The 2013 Democratic National Committee chairmanship election was held at the Omni Shoreham Hotel in Washington, D.C. on January 22, 2013, at the party's winter meeting to determine the next chairperson of the Democratic National Committee (DNC). The chair election was uncontested, and Debbie Wasserman Schultz was reelected chairperson through a unanimous consent vote.

==Background==
On April 5, 2011, President Barack Obama chose Debbie Wasserman Schultz as the 52nd chair of the Democratic National Committee (DNC), succeeding Tim Kaine, who was stepping down to run in the 2012 US Senate election in Virginia. Donna Brazile served as the interim DNC chair until Wasserman Schultz was confirmed at a DNC meeting on May 4, 2011, in Washington, D.C.

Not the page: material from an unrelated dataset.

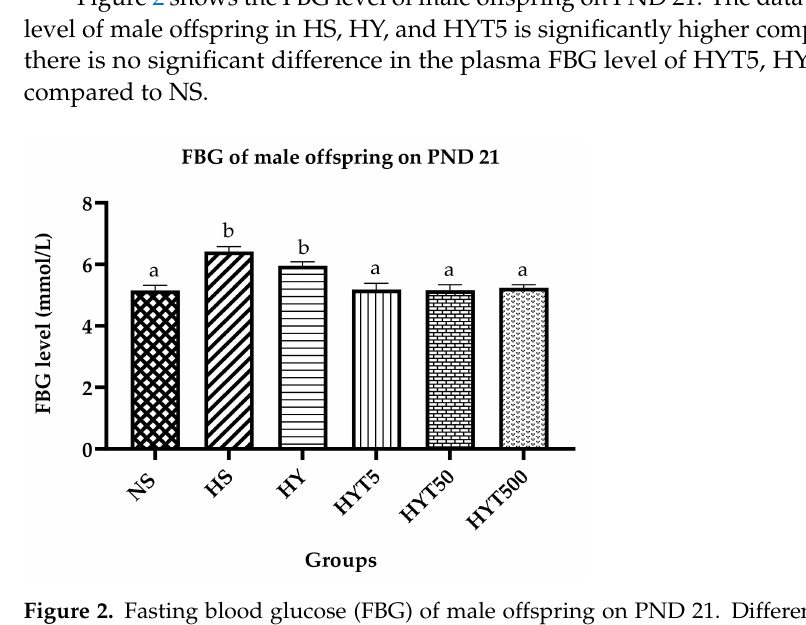
Figure 2. Fasting blood glucose (FBG) of male offspring on PND 21. Different letters indicates a significant difference at p < 0.05.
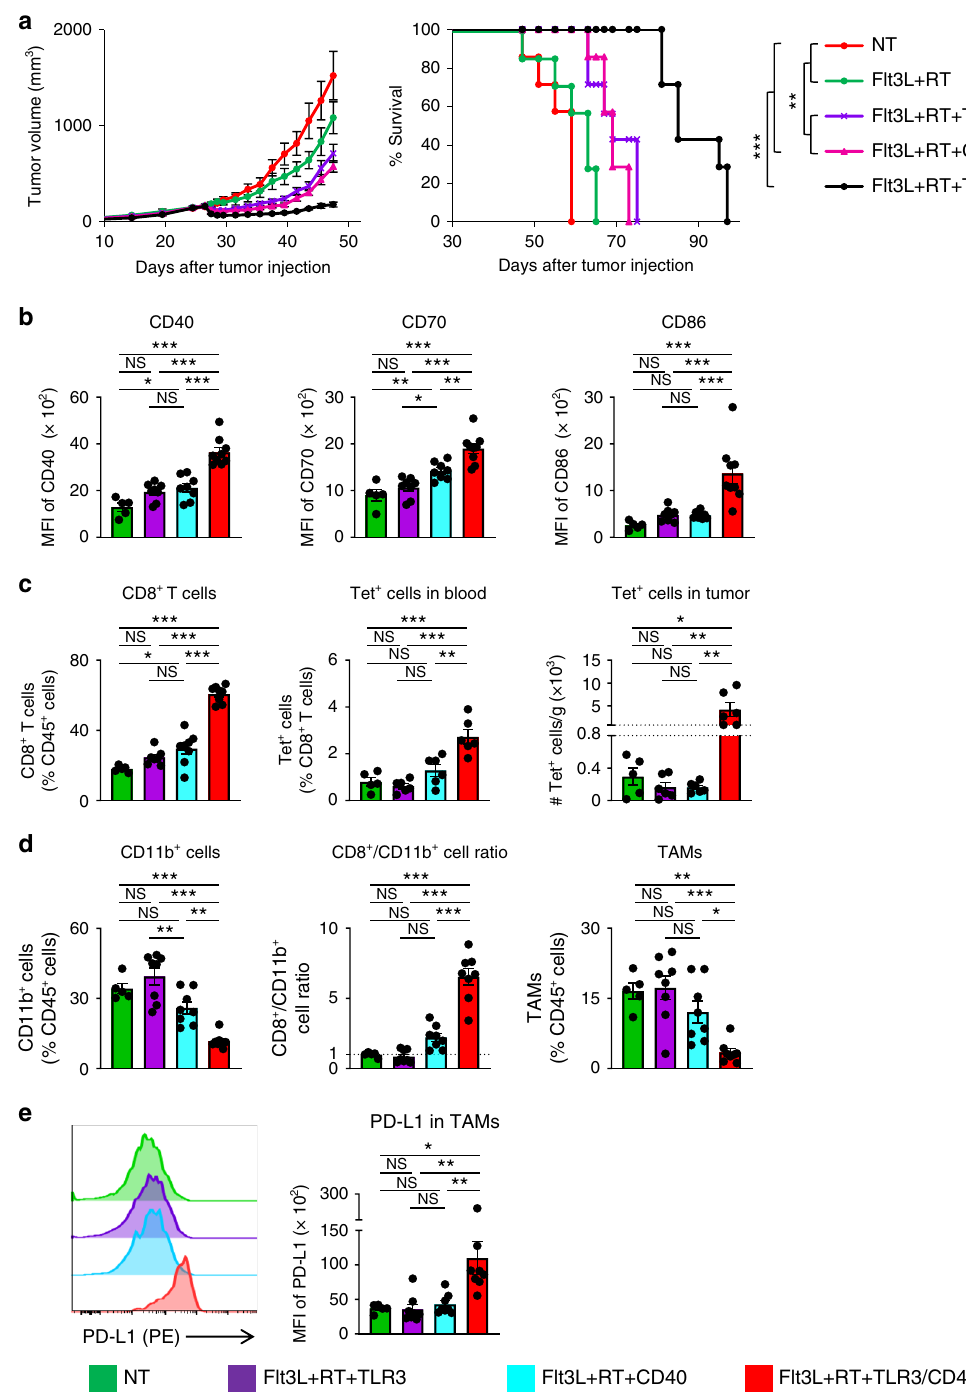
Fig. 4 Conversion of poorly T cell-in fi ltrated tumors requires dual TLR3/CD40 stimulation of Flt3L-induced DCs. a Tumor volume curves (mean) and survival curves in AT-3 tumor-bearing mice in different treatment groups as indicated. n = 7 mice in all groups. ** p < 0.01, *** p < 0.001 by a log-rank test. b Median fl uorescence intensity (MFI) of CD40, CD70, and CD86 in CD103 + DCs in tumor-draining lymph nodes (TdLN) of AT-3 tumor-bearing mice. n = 5 mice (NT), 7 mice (Flt3L + RT + TLR3, Flt3L + RT + CD40), and 8 mice (Flt3L + RT + TLR3/CD40). c Frequency of CD8 + T cells of CD45 + cells in AT-3 tumors, and frequency of gp70-speci fi c Tet + cells among CD8 + T cells in peripheral blood and numbers (per gram) of gp70-speci fi c Tet + cells in tumors of 4T1 tumor-bearing mice. n = 5 mice (NT), 8 mice (Flt3L + RT + TLR3, Flt3L + RT + CD40), and 9 mice (Flt3L + RT + TLR3/CD40) for CD8 + T cells in AT-3 tumors. n = 5 mice (NT) and 6 mice (any other groups) for Tet + cells. d , e Frequency of CD11b + cells of CD45 + cells, CD8 + T cell/CD11b + cell ratio, and frequency of tumor-associated macrophages (TAMs: Ly6c − class II + CD24 − F4/80 + ) of CD45 + cells ( d ), and MFI of PD-L1 in TAMs ( e ) in AT-3 tumors. n = 5 mice (NT) and 8 mice (any other groups). Tumors were harvested 5 – 7 days after TLR3/CD40 stimulation ( b – e ). NS not signi fi cant, * p < 0.05, ** p < 0.01, *** p < 0.001 by one-way ANOVA with Tukey ’ s multiple comparisons ( b – e ). Data shown are representative of three independent experiments. Mean± SEM. Source data are provided as a Source Data fi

In 2012, many of Obama's advisers questioned whether to again select Wasserman Schultz as DNC chair, feeling she came across as too partisan on television. An internal focus study of the popularity of top Obama campaign surrogates ranked her at the bottom. Despite these concerns, President Obama ultimately chose to endorse Wasserman Schultz's continuation in her role as DNC chairperson.

==Results==
Debbie Wasserman Schultz was re-elected uncontested as DNC chair via unanimous consent on January 22, 2013. Donna Brazile proposed the motion to suspend the rules and re-elect Wasserman Schultz by acclamation, which was then unanimously approved, forgoing a formal ballot.